After a short break and a glass of wine with the oither speakers I returned for the second session - and talked about meeting famous people.

Monday, October 16, 2006

I've been out of full-time work for two months now. Apart from a 14-day period at the outset (August - everyone on holiday) my feet haven't touched the ground. I've just completed 14 days on the trot - yes, weekends too - and am looking forward to a day off tomorrow when I will get up late, go for a jog, probably relax in the bath to The Magic Flute , try not to watch even the opening scenes of Mutant X on Freeview and, come 11.30ish, log on.

Not to write but to read: about the latest in news aggregation, multi-media convergence, mediamorphosis, digital demographics and delivery mechanisms and the emergence of moblogs.

Does anyone remember the days when journalism teaching meant showing people how to write?

One example I won't have to look far for is that of an idle blogger. But then again, I have an excuse.

Tuesday, October 10, 2006

You can only teach so much journalism in class. For years, I’ve been taking the pick of my students on work experience placements and being told: “I learned more there in three weeks than I did in three years at college.”

Of course you did, I say. Three weeks of doing is worth three years of listening in anyone’s money, certainly when it comes to getting a practical feel for the job. And especially if you are pressed to actually work - and not just make the tea.

Which is why I always stuck to certain guidelines when sifting the request from third years: only take the ones who sit at the front, turn up on time, every time, read the stuff on the reading list, hand their work in on time, every time - and get (by and large) the best marks.

I used to berate those who strolled in mid-lecture and ask at the close of play for notes. And I used to refuse entry on project work to those who drifted in at around the third week having decided their first choice was boring.

So imagine how I felt on Saturday when a mature MA student who drove every day from his home in Kent to Harrow for 9.30 to ensure he was ready for a 10am start on a previous course was the only one waiting for me for the start of the next.

Of the nine booked to study online journalism, another turned up at 10.20, another at 10.45 and two more at around 11.30. I asked each when they “thought the course was due to start?” and had little by way of reply when the chap from Kent questioned whether he was getting value for money as he waited for the course to begin four and three-quarter hours after he left home.

Perhaps they should all be offered work experience and given set tasks from day one. The almighty bollocking they’d get for daring to enter journalism without any regard for deadlines would be the best lesson they could have.

Wednesday, October 04, 2006

I now have five courses running at two universities. The latest sees me travel to Surrey once a week to teach print media in the digital age to 60-odd students.
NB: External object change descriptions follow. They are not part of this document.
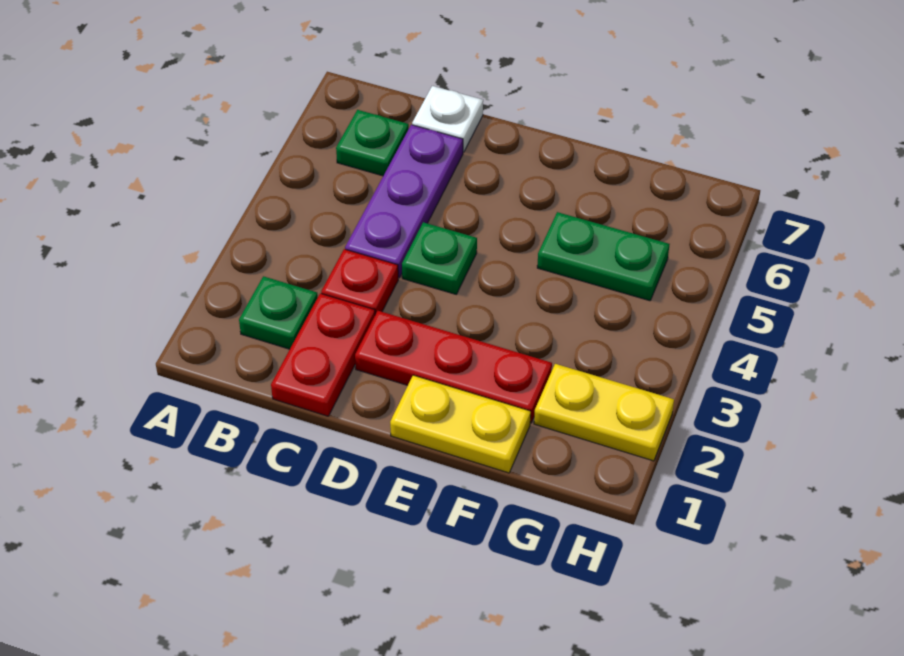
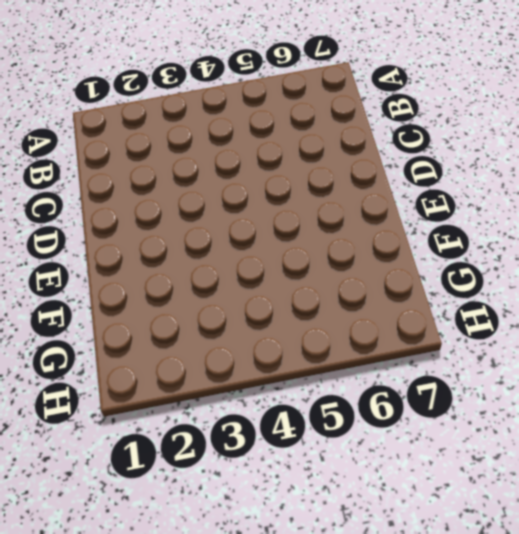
none -> green 1x1 plate [239,276,318,349]
none -> green 1x1 plate [336,110,409,176]

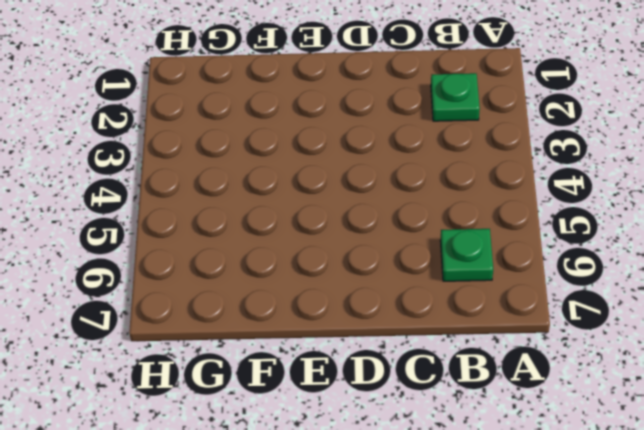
none -> red 1x2 plate [271,293,375,416]
none -> red 1x1 plate [321,249,398,315]

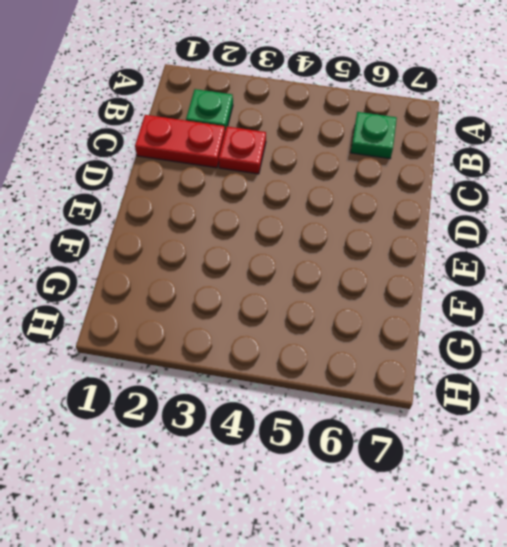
none -> purple 1x3 plate [345,125,463,278]
none -> white 1x1 plate [412,86,483,152]

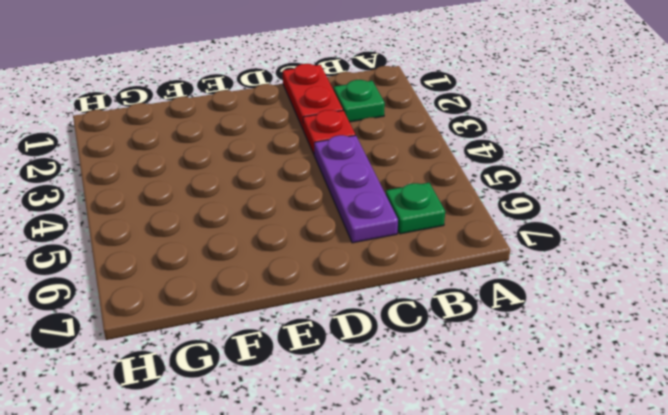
none -> white 1x1 plate [412,86,483,152]
none -> red 1x3 plate [355,311,552,423]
The day begins with a lecture on the top floor of an eight-storey tower and then taking smaller seminar groups in a series of rooms in another building.

The module is in its second year and I'm delivering it from someone else's handbook which means downloading the reading list each week and bringing myself up to speed on the slow train from Waterloo. Provided the students follow suit, we're all on the same page. Problem is, not enough do. Students eh?

This week the topic was convergence. Easy call there. Told some of the keenest to go to the Media pages at and search for Telegraph and digital newsroom. Wish I hadn't. Lots of discussion. Not much about digital/print convergence though.

Missing the Blackberry more and more.

Monday, October 02, 2006

A week since the last blog. A week since I snubbed a princess. Two digital strategy documents, an internal review of a B2B company, a handful of PR 'chats' and 160 students at two universities later, I am knackered in a way I never knew when I was 'working' full time. Two regrets: my appalling time management (I have snubbed friends like you'd never believe) and my lack of Blackberry. Time to address both.